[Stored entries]
# # # #

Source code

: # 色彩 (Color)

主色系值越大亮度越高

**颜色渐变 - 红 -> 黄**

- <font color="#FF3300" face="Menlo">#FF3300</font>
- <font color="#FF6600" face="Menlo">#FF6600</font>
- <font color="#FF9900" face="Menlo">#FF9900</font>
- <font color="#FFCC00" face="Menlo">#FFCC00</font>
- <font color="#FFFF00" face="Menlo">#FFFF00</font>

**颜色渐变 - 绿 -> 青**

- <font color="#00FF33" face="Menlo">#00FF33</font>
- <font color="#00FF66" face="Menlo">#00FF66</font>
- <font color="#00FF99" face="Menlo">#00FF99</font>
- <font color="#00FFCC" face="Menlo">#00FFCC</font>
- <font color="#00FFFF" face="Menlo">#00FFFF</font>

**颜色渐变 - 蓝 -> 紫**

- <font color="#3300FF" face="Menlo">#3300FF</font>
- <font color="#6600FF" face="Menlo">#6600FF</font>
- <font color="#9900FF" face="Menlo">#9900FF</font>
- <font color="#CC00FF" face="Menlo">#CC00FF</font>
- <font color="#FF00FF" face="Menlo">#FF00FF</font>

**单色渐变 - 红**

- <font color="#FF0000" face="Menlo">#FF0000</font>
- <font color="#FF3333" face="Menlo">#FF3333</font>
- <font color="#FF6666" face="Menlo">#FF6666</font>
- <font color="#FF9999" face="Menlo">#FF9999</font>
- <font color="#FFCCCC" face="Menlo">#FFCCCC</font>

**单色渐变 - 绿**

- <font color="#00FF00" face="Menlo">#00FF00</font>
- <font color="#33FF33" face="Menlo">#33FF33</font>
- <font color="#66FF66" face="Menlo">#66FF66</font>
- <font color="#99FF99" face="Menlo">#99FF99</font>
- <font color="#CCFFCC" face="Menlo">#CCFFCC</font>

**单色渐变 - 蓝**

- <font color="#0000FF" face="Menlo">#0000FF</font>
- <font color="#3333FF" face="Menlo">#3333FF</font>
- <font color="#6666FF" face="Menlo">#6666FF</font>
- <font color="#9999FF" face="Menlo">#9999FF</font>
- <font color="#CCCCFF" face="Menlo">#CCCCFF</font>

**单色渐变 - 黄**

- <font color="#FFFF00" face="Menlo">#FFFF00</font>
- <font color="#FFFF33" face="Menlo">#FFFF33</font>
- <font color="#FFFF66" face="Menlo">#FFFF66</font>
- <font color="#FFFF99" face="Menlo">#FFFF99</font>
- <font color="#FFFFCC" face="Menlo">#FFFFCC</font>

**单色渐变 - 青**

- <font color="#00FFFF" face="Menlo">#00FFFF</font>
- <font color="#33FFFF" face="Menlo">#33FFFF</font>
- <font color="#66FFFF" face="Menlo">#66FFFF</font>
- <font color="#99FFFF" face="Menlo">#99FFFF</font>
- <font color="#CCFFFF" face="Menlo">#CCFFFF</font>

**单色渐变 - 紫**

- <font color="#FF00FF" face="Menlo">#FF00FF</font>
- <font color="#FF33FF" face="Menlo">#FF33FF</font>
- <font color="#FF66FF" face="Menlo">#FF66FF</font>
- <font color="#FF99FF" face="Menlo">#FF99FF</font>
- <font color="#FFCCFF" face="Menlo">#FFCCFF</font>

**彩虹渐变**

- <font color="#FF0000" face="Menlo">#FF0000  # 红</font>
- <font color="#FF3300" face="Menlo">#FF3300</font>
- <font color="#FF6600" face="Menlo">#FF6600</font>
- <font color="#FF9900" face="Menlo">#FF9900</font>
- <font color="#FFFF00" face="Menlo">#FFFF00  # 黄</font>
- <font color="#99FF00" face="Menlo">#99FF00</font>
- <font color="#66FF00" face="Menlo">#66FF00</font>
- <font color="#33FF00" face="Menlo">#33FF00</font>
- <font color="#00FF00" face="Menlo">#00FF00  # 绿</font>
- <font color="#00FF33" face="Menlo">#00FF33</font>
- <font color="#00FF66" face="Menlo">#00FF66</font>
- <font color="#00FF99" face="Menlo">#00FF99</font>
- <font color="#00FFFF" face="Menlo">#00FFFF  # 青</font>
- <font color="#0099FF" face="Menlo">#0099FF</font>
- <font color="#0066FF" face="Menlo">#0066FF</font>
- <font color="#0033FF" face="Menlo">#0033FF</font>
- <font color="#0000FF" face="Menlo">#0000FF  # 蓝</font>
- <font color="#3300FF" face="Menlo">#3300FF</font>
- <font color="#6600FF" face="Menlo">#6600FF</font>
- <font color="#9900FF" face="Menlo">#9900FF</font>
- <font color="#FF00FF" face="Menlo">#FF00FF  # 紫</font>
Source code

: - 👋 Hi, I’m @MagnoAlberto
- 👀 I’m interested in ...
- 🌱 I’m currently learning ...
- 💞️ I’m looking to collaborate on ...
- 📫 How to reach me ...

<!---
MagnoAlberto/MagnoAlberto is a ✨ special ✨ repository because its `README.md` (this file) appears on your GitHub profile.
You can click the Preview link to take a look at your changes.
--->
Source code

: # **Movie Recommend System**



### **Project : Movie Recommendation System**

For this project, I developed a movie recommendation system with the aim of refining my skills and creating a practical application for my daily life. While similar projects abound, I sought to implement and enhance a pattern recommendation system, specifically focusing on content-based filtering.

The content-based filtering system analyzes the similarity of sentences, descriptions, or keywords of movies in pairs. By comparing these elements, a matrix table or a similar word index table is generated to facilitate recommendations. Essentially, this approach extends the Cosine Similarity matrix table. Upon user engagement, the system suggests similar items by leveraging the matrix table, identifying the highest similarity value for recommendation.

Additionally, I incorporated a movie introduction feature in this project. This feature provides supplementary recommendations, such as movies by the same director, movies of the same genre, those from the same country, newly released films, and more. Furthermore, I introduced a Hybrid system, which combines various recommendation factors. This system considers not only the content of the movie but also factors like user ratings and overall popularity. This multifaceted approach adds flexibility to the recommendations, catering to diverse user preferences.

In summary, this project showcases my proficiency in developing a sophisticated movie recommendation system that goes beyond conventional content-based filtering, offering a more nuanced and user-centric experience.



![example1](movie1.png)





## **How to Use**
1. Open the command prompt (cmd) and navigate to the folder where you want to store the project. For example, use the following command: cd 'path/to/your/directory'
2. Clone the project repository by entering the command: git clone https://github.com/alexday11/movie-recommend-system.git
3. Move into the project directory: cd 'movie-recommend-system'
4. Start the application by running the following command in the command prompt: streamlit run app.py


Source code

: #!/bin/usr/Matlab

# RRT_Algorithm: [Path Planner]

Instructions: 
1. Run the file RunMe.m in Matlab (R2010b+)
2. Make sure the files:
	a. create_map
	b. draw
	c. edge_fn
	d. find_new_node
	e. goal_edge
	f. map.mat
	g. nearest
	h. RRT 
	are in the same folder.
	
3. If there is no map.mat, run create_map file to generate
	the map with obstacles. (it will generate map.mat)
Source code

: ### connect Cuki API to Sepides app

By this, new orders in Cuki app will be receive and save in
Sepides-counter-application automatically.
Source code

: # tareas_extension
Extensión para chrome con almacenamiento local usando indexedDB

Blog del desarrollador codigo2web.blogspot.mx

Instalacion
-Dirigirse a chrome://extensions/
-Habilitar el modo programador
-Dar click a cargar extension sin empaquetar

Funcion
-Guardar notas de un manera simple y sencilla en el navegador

# # # #

▸ YOUR INSTRUCTIONS
The count alone is needed: how many lines of these entries contain the word "MagnoAlberto"?

▸ ANSWER TO THIS PROBLEM
2